Contact Precautions reduce the risk of transmission of microorganisms by direct or indirect contact. Direct-contact transmission involves skin-to-skin contact and physical transfer of microorganisms to a susceptible host from an infected or colonized person, such as occurs when turning or bathing patients. Direct-contact transmission also can occur between two patients (e.g., by hand contact). Indirect contact transmission involves contact of a susceptible host with a contaminated intermediate object, usually inanimate, in the patient’s environment. Contact Precautions apply to specified patients known or suspected to be infected or colonized with microorganisms that can be transmitted by direct or indirect contact.
Nurses caring for young children are frequently in contact with body substances, especially urine, feces, and vomitus. Nurses need to exercise judgment concerning those situations when gloves, gowns, or masks are necessary. For example, wear gloves and possibly gowns for changing diapers when there are loose or explosive stools. Otherwise, the plastic lining of disposable diapers provides a sufficient barrier between the hands and body substances.
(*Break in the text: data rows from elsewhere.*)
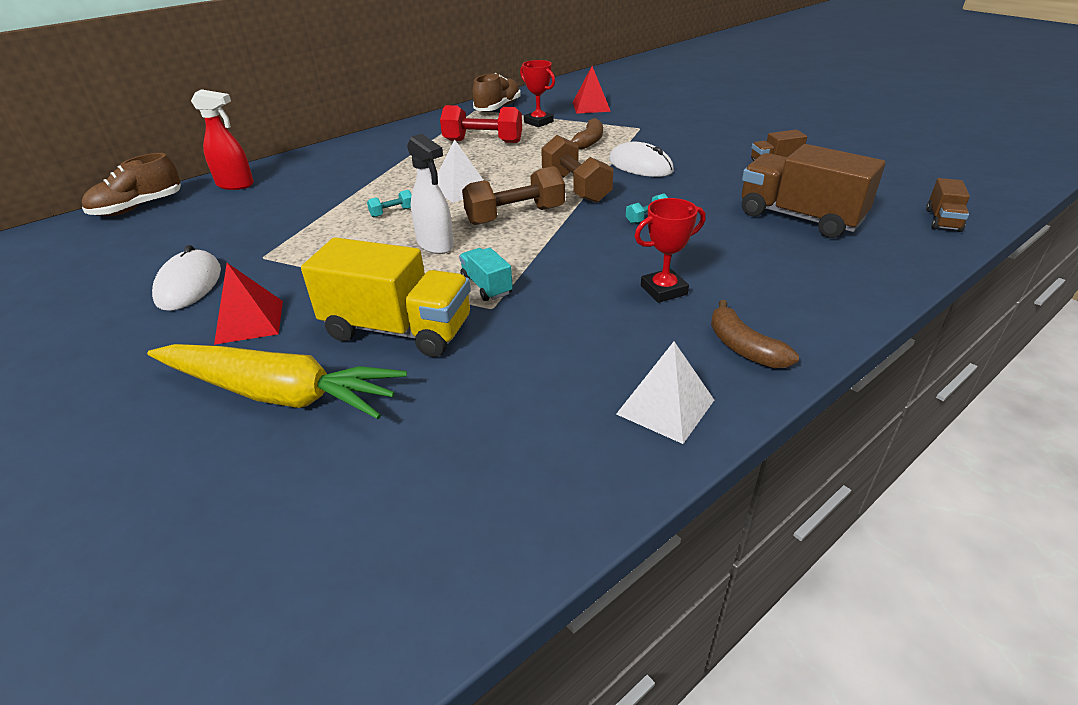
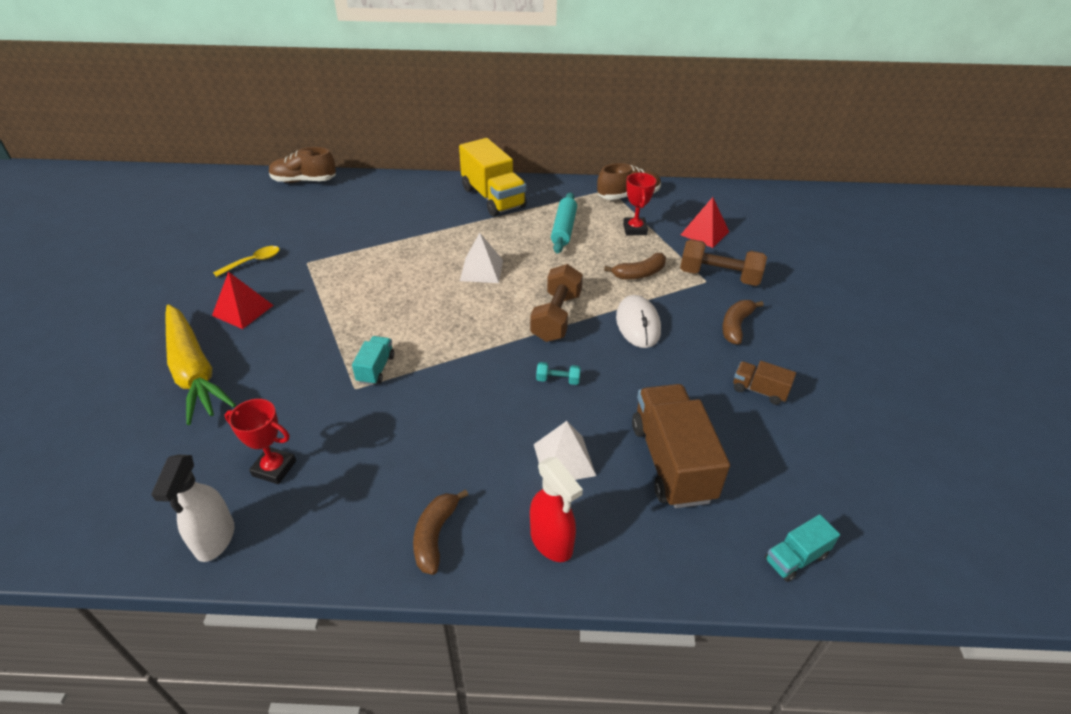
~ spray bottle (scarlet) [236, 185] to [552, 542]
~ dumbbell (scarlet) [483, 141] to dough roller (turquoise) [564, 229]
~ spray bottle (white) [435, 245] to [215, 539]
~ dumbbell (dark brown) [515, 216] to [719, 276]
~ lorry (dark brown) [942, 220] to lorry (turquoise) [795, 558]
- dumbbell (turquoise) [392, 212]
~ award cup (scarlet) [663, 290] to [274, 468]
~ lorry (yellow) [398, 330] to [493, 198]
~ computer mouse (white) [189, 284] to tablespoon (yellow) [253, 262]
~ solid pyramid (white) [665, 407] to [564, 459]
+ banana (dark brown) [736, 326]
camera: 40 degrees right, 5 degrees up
Antimicrobial-resistant organisms are causing increasing numbers of nosocomial infections. In hospitals, patients are the most significant sources of methicillin-resistant Staphylococcus aureus, and the main mode of transmission is patient to patient via the hands of a health care provider (Eaton, 2005; Quality, Equipment Hold Keys to Infection Control, 2006). Hand washing is the most critical infection control practice.
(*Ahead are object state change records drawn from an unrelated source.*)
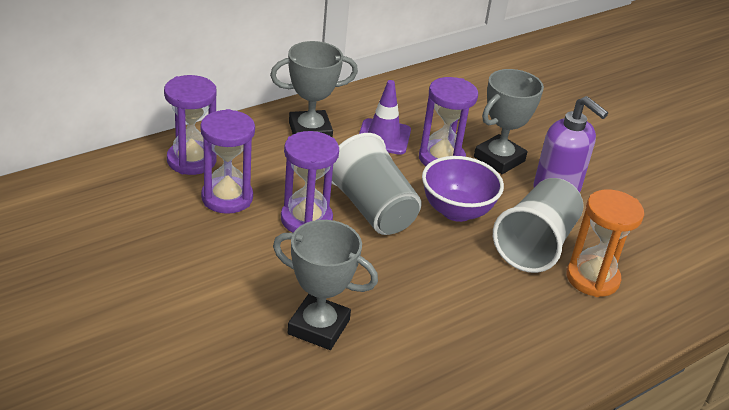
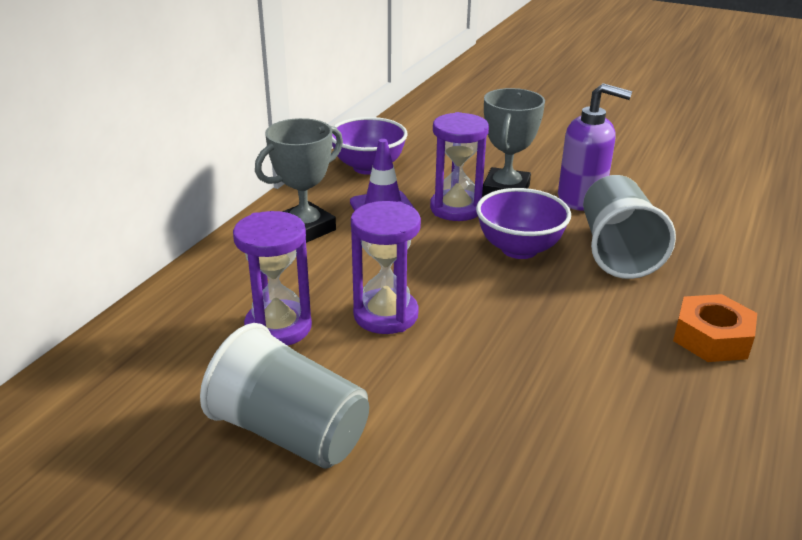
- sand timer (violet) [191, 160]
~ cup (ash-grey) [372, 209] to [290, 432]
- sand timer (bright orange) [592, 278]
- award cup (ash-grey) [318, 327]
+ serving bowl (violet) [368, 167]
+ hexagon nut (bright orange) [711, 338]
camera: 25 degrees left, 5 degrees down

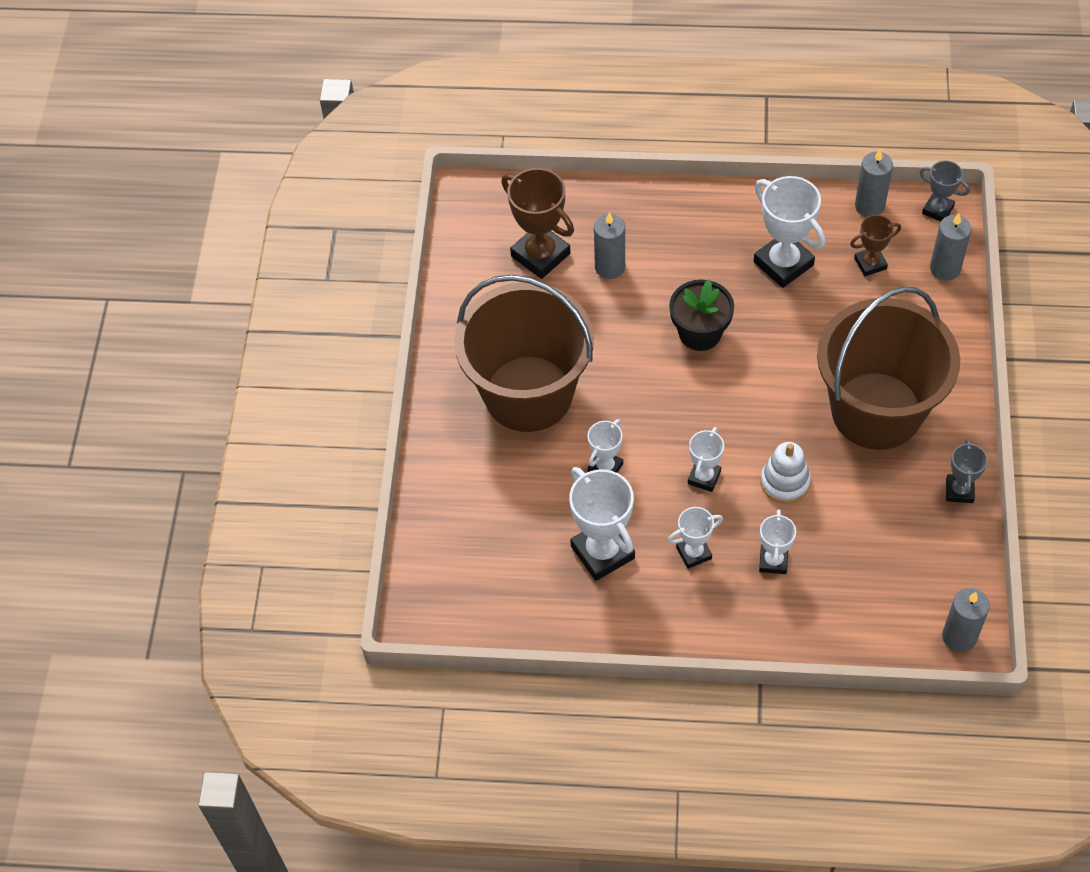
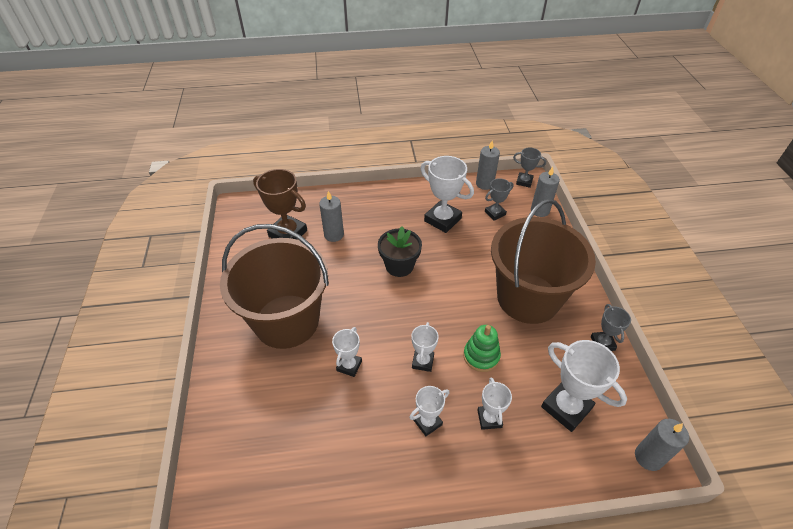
~ award cup (dark brown) [870, 263] to award cup (ash-grey) [495, 213]
~ ring stacker (white) [785, 482] to ring stacker (leaf-green) [481, 356]
~ award cup (white) [602, 552] to [566, 407]
camera: 15 degrees left, 10 degrees down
During feedings, wear gowns if the child is likely to vomit or spit up, which often occurs during burping. When wearing gloves, wash the hands thoroughly after removing the gloves, since gloves fail to provide complete protection. The absence of visible leaks does not indicate that gloves are intact.
Another essential practice of infection control is that all needles (uncapped and unbroken) are disposed of in a rigid, puncture-resistant container located near the site of use. Consequently, these containers are installed in patients’ rooms. Since children are naturally curious, extra attention is needed in selecting a suitable type of container and a location that prevents access to the discarded needles (Fig. 27-4). The use of needleless systems allows secure syringe or IV tubing attachment to vascular access devices without the risk of needlestick injury to the child or nurse.